Growing up in Hawai'i––an island some would consider a racial utopia (I certainly wouldn't)––it was rare to have discussions on race and privilege, especially about the Black experience in America. Being in such an isolated location made it feel as if we were immune to the racial inequities and injustices that plagued the "mainland," a term locals use to describe the continental United States. My friends and I would crack lighthearted jokes all the time, such as being "podagee" (Portuguese) for doing something in a foolish or incorrect way.
I distinctly remember the day I heard about the Ferguson protests. I logged onto my Tumblr and the first image that popped up on my dashboard was a silhouette of a man against a burning building. I kept scrolling until I found a caption that explained what happened: a fatal shooting of an 18-year old Black man by a Ferguson police officer. My tears left salty trails down my cheeks as I read testimony after testimony of the injustice that Black people face every day. I wanted to jump on the next flight from Hawai'i to Missouri to rally in the streets and voice my support. I felt so helpless, sitting at my computer desk thousands of miles away.
About a year later, I received a TIME magazine in my mailbox that had in big white font––the kind that you see on billboards or on the front page of the New York Times after a terrorist attack––the words "Black Lives Matter." Underneath the words were two still images, one of Walter Scott running for his life and the other showing a police officer pointing his gun as if he were at target practice. I later found out that these images were taken from a disturbing video that captured Scott's final moments. Nobody should ever have their murder publicized like that. My naive self thought change was going to happen; I mean, there's no way that the deaths of thousands of Black people by the hands of the police would be in vain, right?

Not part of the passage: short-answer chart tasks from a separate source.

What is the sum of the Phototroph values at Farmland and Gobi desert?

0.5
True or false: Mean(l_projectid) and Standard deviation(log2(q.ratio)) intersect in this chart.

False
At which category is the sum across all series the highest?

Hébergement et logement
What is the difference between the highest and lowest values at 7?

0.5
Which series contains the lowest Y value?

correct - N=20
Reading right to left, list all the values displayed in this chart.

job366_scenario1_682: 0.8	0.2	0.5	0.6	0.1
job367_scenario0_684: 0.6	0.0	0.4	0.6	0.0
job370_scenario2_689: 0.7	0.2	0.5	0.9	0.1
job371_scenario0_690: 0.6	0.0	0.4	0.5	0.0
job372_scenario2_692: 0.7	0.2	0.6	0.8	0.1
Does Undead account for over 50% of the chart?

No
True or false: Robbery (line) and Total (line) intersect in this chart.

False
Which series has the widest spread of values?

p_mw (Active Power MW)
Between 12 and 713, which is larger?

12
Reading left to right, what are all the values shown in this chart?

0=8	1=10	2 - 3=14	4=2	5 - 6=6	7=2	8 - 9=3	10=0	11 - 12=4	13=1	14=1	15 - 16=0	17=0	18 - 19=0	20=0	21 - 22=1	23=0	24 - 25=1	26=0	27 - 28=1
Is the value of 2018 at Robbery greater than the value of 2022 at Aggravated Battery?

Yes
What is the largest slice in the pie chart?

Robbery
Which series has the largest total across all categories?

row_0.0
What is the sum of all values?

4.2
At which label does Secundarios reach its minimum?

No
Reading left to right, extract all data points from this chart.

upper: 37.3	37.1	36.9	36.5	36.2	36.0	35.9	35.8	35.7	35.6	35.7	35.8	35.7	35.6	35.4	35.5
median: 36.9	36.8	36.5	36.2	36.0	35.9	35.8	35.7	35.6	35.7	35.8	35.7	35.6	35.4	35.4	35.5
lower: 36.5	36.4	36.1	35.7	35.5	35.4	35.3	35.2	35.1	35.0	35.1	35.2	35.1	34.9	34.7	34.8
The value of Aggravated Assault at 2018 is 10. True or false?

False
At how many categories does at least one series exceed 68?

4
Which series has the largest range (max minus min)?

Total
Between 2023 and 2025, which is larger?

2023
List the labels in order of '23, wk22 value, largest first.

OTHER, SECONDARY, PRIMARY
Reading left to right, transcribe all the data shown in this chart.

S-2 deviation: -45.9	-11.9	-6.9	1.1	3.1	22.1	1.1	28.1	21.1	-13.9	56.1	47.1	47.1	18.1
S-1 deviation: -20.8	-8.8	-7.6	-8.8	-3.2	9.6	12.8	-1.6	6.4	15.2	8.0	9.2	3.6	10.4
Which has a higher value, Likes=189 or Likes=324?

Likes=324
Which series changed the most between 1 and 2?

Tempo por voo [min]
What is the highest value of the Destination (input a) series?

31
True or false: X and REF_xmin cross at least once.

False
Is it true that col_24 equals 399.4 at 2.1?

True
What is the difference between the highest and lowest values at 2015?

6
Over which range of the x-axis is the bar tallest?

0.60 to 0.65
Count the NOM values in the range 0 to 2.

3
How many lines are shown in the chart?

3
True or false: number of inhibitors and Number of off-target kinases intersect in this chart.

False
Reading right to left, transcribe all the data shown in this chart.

Now, it's 2020, and we're still marching because people just don't get it. People don't get that it's not enough to be "not racist," one must be actively anti-racist. People don't get that "Black Lives Matter" means all Black lives, including women, LGBTQ+, disabled, and more. People don't get that racism is so deeply ingrained within our institutions, from the law enforcement to our justice system, that using "systemic" to describe racism becomes redundant.
People need to start doing more to support the Black community like buy from Black-owned businesses and advocate for racial sensitivity and diversity training at your places of study, worship and work. Not this performative theater B.S. that has proliferated every social media page via a cute, comfortable black square that screams "I did my part, so leave me alone." Although the state of our country is currently grim, these photos are meant to bring light to those who believe all is lost. Because there's much to be hopeful for, like all of the Gen-Zers and millennials I saw on the streets advocating for racial justice.